=== TASK ===
Lines from the one containing "pinky pip: (148, 219)" through the final line of the data, restated word for word and free of pictures, make up the whole answer.

── DATA LISTING

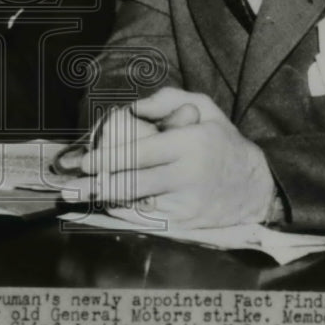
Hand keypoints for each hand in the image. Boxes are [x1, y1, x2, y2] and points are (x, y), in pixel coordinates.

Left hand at [63, 87, 275, 227]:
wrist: (255, 186)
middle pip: (132, 184)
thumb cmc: (222, 141)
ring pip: (137, 204)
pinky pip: (148, 219)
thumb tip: (132, 108)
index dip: (107, 159)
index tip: (84, 162)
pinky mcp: (186, 224)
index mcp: (190, 145)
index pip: (140, 154)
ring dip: (106, 201)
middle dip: (96, 187)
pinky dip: (125, 213)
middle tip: (69, 188)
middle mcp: (187, 176)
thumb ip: (166, 100)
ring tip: (80, 197)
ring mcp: (186, 204)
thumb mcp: (204, 107)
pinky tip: (107, 207)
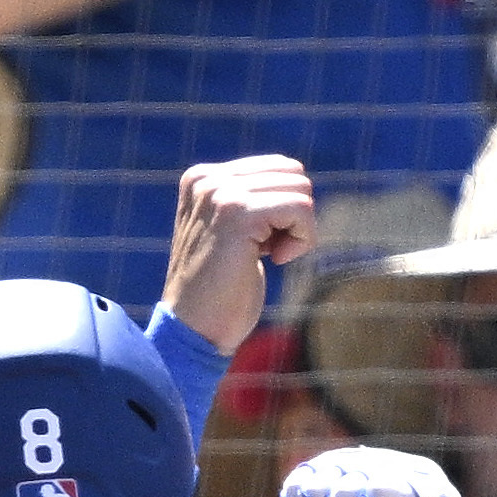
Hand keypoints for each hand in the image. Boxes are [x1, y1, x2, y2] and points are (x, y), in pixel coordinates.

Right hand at [161, 153, 318, 356]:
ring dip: (299, 231)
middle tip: (270, 251)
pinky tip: (276, 260)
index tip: (262, 243)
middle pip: (294, 175)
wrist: (193, 330)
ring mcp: (220, 193)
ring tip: (270, 256)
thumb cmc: (220, 291)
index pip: (279, 167)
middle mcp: (208, 178)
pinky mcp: (239, 213)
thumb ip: (254, 201)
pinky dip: (302, 240)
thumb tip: (301, 182)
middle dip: (295, 217)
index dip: (286, 208)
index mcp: (203, 177)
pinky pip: (301, 210)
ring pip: (301, 190)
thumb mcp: (233, 233)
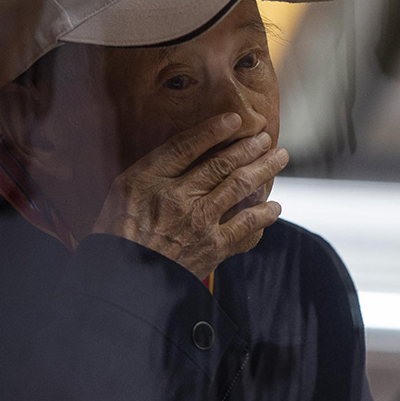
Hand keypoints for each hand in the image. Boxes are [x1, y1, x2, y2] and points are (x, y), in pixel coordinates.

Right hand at [90, 113, 288, 278]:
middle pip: (220, 164)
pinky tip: (274, 207)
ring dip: (264, 170)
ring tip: (279, 158)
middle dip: (249, 148)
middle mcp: (176, 198)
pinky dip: (264, 214)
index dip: (213, 130)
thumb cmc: (120, 234)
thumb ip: (153, 171)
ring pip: (240, 187)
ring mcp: (198, 223)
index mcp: (148, 181)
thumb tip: (188, 148)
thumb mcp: (123, 193)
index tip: (235, 119)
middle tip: (267, 137)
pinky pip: (247, 225)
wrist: (124, 280)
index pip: (185, 146)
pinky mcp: (213, 247)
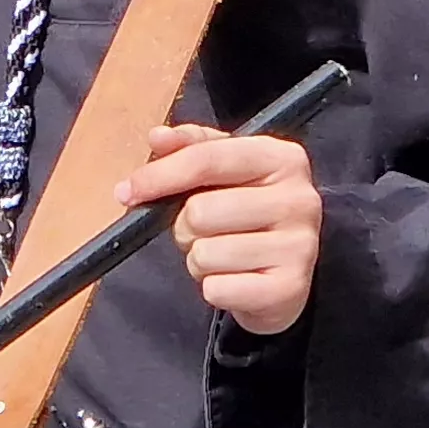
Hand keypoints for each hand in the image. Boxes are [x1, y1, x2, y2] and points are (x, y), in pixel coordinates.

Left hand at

────

=== RESULT BELOW ===
pinky pip: (148, 219)
thumb tip: (132, 108)
index dip: (107, 159)
index tip: (84, 162)
pinky mcp: (186, 224)
index mcp: (190, 145)
index pip: (140, 154)
ring dip: (106, 201)
middle dip: (96, 187)
pinky dip: (125, 213)
middle tip: (69, 188)
middle mcp: (187, 176)
thumb ip: (166, 100)
ring tip: (80, 197)
ring mcp: (186, 204)
thumb mcp: (204, 107)
pinky tip: (107, 207)
Hand keypoints for each hand in the image. Boxes are [x1, y1, x2, y2] and points are (x, y), in pixel coordinates.

Right hand at [161, 153, 318, 356]:
ring dip: (299, 231)
middle tip: (270, 251)
pinky tip: (276, 260)
index tip: (262, 243)
middle pip: (294, 175)
wrist: (193, 330)
ring mcp: (220, 193)
ring tip: (270, 256)
thumb cmc: (220, 291)
index pip: (279, 167)
middle mcp: (208, 178)
pinky mcp: (239, 213)
thumb ip: (254, 201)
pinky dip: (302, 240)
thumb tip: (301, 182)
middle dip: (295, 217)
index dip: (286, 208)
index mcp: (203, 177)
pinky pip: (301, 210)
ring pip: (301, 190)
thumb mcp: (233, 233)
Hand keypoints for each hand in the image. Boxes are [x1, y1, x2, y2] and points are (x, y), in pixel coordinates.

Right hand at [90, 113, 288, 278]:
middle pip: (220, 164)
pinky tip: (274, 207)
ring dip: (264, 170)
ring tip: (279, 158)
middle dip: (249, 148)
middle mcp: (176, 198)
pinky dip: (264, 214)
index dip: (213, 130)
thumb cmc: (120, 234)
thumb ip: (153, 171)
ring pip: (240, 187)
ring mcp: (198, 223)
index mcp: (148, 181)
thumb tip: (188, 148)
thumb mcp: (123, 193)
index tip: (235, 119)
middle tip: (267, 137)
pinky pip: (247, 225)
wrist: (124, 280)
index pip: (185, 146)
pinky mcp: (213, 247)
Hand keypoints for each hand in the image. Boxes are [x1, y1, x2, y2] and points are (x, y), in pixel coordinates.

Left hand at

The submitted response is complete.